The flathead flounder Hippoglossoides dubius population in Funka Bay, characterized by unique ecological features, has been thought to be demographically independent of other conspecific populations. To clarify such, sequence data of the hyper variable domain in the mitochondrial DNA control region was collected from the Funka Bay population and the genetic diversity compared with previously published data for other populations (Sea of Japan and northwestern Pacific off Tohoku–Hokkaido). Because the level of diversity of the former population differed little from that of other populations, with no significant genetic differentiation detected, it is likely that contemporary or recent historical gene flow has occurred extensively in Japanese coastal waters. The likelihood of gene flow and connectivity among the populations, all characterized by long pelagic egg and larval stages, being associated with the Tsugaru Warm Current is considered.
A specimen of the pufferfish Torquigener albomaculosus, previously recorded in depths of 10–30 m off Amami-oshima Island, northern Ryukyu Islands, was collected at 100m depth by hook and line off Hamahika-jima Island (off east coast of Okinawa-jima Island) and maintained for 136 days in an aquarium whilst swimming and eye closing behavior were observed.
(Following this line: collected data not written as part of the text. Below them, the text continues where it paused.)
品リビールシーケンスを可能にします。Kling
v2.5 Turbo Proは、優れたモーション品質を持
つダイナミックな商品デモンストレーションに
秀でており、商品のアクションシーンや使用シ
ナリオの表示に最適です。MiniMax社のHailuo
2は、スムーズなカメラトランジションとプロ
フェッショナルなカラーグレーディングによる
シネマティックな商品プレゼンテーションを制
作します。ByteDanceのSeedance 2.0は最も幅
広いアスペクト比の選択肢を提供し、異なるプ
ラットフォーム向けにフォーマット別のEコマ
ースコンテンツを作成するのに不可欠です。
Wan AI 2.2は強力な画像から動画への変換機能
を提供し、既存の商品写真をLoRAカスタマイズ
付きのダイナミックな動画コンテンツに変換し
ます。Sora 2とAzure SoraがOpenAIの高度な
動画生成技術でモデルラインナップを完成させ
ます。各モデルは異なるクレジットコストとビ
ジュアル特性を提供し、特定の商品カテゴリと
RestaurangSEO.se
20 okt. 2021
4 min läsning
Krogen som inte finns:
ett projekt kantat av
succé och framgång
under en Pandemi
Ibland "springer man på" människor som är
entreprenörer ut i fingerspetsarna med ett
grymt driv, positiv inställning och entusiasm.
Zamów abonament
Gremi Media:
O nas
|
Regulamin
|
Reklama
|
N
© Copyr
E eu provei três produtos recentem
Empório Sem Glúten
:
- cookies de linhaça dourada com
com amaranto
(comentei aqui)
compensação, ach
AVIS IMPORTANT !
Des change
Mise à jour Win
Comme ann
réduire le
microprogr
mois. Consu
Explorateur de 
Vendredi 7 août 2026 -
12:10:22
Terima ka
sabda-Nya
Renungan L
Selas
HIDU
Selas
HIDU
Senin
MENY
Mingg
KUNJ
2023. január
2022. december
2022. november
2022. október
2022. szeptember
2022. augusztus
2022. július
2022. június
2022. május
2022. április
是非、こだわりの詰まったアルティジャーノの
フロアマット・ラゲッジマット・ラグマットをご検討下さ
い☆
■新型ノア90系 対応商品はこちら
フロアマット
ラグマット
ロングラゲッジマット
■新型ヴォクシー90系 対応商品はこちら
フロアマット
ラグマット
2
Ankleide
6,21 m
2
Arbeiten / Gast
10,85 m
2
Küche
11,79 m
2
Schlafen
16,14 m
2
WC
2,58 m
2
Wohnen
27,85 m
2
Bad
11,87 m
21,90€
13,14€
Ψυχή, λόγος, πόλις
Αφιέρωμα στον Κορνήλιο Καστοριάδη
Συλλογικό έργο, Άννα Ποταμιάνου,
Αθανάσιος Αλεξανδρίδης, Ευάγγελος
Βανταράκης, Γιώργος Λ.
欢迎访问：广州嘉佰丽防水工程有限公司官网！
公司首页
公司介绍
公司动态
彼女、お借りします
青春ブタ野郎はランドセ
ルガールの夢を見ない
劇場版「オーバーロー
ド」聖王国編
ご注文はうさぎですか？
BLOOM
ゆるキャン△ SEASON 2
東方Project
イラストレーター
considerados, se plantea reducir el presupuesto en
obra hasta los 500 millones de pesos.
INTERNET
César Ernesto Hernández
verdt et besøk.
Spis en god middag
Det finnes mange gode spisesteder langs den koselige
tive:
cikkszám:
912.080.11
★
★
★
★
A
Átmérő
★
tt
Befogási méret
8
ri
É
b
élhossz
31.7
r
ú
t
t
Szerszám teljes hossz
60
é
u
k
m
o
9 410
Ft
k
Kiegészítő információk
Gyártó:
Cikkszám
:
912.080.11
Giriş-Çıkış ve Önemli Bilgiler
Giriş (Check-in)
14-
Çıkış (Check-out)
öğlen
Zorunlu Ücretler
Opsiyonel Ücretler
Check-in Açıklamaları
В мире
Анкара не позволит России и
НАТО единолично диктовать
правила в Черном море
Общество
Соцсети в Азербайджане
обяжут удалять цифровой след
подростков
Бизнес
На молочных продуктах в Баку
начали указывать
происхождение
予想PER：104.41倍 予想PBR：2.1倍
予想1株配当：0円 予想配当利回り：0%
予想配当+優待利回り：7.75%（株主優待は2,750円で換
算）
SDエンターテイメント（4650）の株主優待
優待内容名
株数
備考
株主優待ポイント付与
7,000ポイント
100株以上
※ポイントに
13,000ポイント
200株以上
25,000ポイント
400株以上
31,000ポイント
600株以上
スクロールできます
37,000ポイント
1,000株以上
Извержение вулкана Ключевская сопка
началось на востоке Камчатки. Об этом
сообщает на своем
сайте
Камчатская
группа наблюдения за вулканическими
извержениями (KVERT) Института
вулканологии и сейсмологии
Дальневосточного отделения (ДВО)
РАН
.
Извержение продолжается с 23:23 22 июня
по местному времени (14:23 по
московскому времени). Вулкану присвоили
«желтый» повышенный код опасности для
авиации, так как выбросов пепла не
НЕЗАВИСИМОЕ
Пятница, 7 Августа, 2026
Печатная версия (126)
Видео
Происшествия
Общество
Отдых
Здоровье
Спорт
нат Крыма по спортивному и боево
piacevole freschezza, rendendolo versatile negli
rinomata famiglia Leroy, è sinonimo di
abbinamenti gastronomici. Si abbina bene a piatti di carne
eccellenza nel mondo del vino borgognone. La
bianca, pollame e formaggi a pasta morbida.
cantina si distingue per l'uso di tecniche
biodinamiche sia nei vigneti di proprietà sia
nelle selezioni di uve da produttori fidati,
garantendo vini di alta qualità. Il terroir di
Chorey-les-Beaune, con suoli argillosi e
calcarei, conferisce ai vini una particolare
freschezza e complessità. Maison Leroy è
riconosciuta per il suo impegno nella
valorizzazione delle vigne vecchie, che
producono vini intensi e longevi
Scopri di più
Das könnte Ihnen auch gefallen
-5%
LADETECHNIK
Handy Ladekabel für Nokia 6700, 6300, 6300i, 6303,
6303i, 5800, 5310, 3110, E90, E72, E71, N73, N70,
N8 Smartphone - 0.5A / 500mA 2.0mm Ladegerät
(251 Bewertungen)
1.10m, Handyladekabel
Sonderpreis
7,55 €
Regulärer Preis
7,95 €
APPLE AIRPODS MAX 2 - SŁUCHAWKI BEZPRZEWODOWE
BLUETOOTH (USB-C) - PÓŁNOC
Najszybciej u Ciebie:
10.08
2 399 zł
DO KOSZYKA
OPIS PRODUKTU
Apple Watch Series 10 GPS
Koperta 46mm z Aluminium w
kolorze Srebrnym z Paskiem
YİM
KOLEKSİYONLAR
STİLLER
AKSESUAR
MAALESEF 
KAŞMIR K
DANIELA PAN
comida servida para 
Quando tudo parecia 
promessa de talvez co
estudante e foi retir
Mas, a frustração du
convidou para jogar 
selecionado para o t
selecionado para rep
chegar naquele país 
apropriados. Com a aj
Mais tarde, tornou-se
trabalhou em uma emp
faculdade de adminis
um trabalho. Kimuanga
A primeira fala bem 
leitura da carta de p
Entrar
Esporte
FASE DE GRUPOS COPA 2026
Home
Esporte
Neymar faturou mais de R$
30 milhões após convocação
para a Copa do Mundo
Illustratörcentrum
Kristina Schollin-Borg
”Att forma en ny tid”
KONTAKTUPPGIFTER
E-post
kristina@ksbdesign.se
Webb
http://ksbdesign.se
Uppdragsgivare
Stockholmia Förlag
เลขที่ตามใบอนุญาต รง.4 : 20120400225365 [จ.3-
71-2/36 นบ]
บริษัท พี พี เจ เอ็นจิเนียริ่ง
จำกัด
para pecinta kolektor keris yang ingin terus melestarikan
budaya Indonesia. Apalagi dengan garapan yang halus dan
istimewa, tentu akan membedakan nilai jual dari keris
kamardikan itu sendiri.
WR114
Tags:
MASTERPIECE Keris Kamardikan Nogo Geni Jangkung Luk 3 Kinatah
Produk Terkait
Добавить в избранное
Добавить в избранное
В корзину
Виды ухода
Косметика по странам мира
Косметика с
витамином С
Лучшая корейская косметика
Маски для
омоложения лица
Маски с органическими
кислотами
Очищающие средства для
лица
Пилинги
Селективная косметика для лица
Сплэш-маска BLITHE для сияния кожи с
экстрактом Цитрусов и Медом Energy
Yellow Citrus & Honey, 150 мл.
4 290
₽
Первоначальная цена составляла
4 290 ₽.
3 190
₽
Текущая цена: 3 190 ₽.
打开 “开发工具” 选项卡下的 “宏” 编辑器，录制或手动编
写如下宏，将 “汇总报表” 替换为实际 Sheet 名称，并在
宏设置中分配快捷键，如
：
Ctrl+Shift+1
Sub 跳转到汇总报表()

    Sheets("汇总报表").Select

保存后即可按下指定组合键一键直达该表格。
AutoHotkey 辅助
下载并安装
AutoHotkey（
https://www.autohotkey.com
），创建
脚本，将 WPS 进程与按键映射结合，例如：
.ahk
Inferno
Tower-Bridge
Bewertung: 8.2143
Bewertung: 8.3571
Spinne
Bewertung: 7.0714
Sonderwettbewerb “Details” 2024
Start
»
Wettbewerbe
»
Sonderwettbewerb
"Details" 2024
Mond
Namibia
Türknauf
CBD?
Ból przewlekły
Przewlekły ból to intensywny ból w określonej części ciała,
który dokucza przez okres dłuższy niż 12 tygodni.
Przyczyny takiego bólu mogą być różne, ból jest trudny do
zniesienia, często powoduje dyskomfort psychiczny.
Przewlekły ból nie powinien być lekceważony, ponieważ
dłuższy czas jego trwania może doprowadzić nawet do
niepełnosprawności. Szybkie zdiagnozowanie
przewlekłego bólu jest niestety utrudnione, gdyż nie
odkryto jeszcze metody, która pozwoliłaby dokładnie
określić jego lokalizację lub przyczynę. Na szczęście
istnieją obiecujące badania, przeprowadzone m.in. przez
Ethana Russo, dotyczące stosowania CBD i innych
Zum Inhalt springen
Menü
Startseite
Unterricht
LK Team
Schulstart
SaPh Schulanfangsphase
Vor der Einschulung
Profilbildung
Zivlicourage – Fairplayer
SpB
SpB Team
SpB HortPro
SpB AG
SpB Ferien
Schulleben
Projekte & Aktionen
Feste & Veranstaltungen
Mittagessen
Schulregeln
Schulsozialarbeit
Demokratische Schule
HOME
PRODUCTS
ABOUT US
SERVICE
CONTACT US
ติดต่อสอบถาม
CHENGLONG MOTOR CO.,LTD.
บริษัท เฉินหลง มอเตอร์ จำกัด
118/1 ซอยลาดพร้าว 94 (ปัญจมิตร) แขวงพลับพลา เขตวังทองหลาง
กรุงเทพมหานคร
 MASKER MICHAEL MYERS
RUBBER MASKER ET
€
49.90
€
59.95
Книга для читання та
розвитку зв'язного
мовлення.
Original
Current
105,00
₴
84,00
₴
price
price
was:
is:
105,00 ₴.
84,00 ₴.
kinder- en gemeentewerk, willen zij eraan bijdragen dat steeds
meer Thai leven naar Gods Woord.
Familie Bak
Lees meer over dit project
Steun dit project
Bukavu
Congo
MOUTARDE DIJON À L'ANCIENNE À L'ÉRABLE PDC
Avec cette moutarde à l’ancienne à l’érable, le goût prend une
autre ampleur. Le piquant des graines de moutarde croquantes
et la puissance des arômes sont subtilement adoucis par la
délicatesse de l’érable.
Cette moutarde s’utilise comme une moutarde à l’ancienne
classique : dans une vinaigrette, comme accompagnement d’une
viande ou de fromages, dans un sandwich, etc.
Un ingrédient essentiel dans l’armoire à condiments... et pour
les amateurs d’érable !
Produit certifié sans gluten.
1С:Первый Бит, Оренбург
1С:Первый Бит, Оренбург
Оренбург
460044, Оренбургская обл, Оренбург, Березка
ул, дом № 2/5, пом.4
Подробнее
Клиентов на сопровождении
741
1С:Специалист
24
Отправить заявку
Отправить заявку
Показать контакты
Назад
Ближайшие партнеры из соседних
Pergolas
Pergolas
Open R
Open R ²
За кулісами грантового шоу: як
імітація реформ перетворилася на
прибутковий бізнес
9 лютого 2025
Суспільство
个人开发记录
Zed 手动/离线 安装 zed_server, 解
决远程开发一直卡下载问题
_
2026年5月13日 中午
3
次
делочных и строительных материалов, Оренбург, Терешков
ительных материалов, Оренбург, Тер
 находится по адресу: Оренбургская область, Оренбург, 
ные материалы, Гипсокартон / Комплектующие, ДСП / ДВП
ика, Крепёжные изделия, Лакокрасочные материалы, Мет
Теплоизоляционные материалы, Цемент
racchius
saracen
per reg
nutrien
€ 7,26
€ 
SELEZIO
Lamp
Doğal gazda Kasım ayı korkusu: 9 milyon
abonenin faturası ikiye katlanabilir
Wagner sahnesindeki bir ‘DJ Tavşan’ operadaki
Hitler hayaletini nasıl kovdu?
Unlike some other pufferfishes, which close their eyes by twisting the encircling skin, T. albomaculosus closes employing a vertical “blink”, similar to tetrapods.
Due to multiple weirs constructed in the Shonai River (lower reach of the Toki River), local belief held that ayu (Plecoglossus altivelis altivelis) migration was impeded, local fishery cooperatives therefore managing ayu by seed stocking in the Toki River. However, individuals collected upstream from the Shonai River weirs, their origins discriminated using otolith morphological abnormalities and microchemical analysis, included two that were clearly amphidromous, such being evidence of migration.